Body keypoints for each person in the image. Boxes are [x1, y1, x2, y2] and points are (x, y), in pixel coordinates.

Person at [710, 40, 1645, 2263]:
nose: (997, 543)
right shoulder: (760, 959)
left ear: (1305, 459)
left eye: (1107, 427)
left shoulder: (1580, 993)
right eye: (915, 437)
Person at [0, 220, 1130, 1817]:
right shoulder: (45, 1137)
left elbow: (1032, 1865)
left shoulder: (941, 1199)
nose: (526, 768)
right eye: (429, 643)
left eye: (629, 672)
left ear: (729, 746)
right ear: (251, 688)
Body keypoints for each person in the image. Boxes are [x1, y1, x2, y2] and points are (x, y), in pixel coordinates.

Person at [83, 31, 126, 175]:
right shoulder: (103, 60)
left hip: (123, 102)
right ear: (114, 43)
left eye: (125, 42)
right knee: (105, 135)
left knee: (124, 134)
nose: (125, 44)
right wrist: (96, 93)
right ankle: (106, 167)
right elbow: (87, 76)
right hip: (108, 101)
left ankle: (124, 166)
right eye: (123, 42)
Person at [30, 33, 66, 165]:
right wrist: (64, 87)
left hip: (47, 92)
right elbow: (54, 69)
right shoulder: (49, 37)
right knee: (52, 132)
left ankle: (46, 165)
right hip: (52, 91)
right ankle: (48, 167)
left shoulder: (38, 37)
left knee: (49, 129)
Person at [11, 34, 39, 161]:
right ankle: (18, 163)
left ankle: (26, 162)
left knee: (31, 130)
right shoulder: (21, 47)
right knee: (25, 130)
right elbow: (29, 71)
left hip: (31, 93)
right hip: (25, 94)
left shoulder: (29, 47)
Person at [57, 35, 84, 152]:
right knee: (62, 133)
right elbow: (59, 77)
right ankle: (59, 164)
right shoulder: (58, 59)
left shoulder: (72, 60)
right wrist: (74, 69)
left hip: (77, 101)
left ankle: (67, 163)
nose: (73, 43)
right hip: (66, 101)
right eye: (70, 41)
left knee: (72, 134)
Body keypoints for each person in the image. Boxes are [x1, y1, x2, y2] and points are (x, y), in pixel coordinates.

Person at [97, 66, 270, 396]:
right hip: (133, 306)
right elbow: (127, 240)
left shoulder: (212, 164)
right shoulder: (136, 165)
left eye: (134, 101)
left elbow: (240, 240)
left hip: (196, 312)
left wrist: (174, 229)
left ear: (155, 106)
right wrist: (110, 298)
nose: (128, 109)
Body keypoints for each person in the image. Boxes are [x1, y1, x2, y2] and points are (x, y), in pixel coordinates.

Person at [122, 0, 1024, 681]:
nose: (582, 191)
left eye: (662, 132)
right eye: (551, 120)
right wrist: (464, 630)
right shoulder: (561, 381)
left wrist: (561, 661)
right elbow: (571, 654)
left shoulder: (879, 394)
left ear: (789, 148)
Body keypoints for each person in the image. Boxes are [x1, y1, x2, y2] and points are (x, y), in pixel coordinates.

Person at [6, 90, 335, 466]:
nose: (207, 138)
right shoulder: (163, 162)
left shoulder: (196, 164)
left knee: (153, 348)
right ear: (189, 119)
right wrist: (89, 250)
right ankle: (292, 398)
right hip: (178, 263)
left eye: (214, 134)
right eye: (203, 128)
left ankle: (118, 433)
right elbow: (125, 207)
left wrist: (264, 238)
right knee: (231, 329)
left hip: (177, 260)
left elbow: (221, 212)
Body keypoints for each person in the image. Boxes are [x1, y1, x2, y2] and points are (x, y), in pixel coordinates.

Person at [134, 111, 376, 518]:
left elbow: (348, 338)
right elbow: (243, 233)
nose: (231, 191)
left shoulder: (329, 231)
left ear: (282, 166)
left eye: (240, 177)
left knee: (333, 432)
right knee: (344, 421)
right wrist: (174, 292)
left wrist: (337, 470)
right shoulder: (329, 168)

= = =

**Problem details:**
Take the lines above from the one containing "left eye: (125, 42)" to the one containing "right wrist: (89, 250)" and retype them exactly, both ends included, with nothing added.

**Answer to the exercise:**
left eye: (125, 42)
right knee: (105, 135)
left knee: (124, 134)
nose: (125, 44)
right wrist: (96, 93)
right ankle: (106, 167)
right elbow: (87, 76)
right hip: (108, 101)
left ankle: (124, 166)
right eye: (123, 42)
Person at [30, 33, 66, 165]:
right wrist: (64, 87)
left hip: (47, 92)
right elbow: (54, 69)
right shoulder: (49, 37)
right knee: (52, 132)
left ankle: (46, 165)
right hip: (52, 91)
right ankle: (48, 167)
left shoulder: (38, 37)
left knee: (49, 129)
Person at [11, 34, 39, 161]:
right ankle: (18, 163)
left ankle: (26, 162)
left knee: (31, 130)
right shoulder: (21, 47)
right knee: (25, 130)
right elbow: (29, 71)
left hip: (31, 93)
right hip: (25, 94)
left shoulder: (29, 47)
Person at [57, 35, 84, 152]:
right knee: (62, 133)
right elbow: (59, 77)
right ankle: (59, 164)
right shoulder: (58, 59)
left shoulder: (72, 60)
right wrist: (74, 69)
left hip: (77, 101)
left ankle: (67, 163)
nose: (73, 43)
right hip: (66, 101)
right eye: (70, 41)
left knee: (72, 134)
Body keypoints for each person in the image. Boxes are [x1, y1, x2, y2] and points are (x, y), in pixel coordinates.

Person at [97, 66, 270, 396]:
right hip: (133, 306)
right elbow: (127, 240)
left shoulder: (212, 164)
right shoulder: (136, 165)
left eye: (134, 101)
left elbow: (240, 240)
left hip: (196, 312)
left wrist: (174, 229)
left ear: (155, 106)
right wrist: (110, 298)
nose: (128, 109)
Body keypoints for each person in the image. Boxes are [x1, y1, x2, y2] and points are (x, y), in pixel coordinates.

Person at [122, 0, 1024, 681]:
nose: (582, 191)
left eye: (662, 132)
right eye: (551, 120)
right wrist: (464, 630)
right shoulder: (561, 381)
left wrist: (561, 661)
right elbow: (571, 654)
left shoulder: (879, 394)
left ear: (789, 148)
Body keypoints for each person in the image. Boxes are [x1, y1, x2, y2] and points are (x, y), in pixel coordinates.

Person at [6, 90, 335, 466]:
nose: (207, 138)
right shoulder: (163, 162)
left shoulder: (196, 164)
left knee: (153, 348)
right ear: (189, 119)
right wrist: (89, 250)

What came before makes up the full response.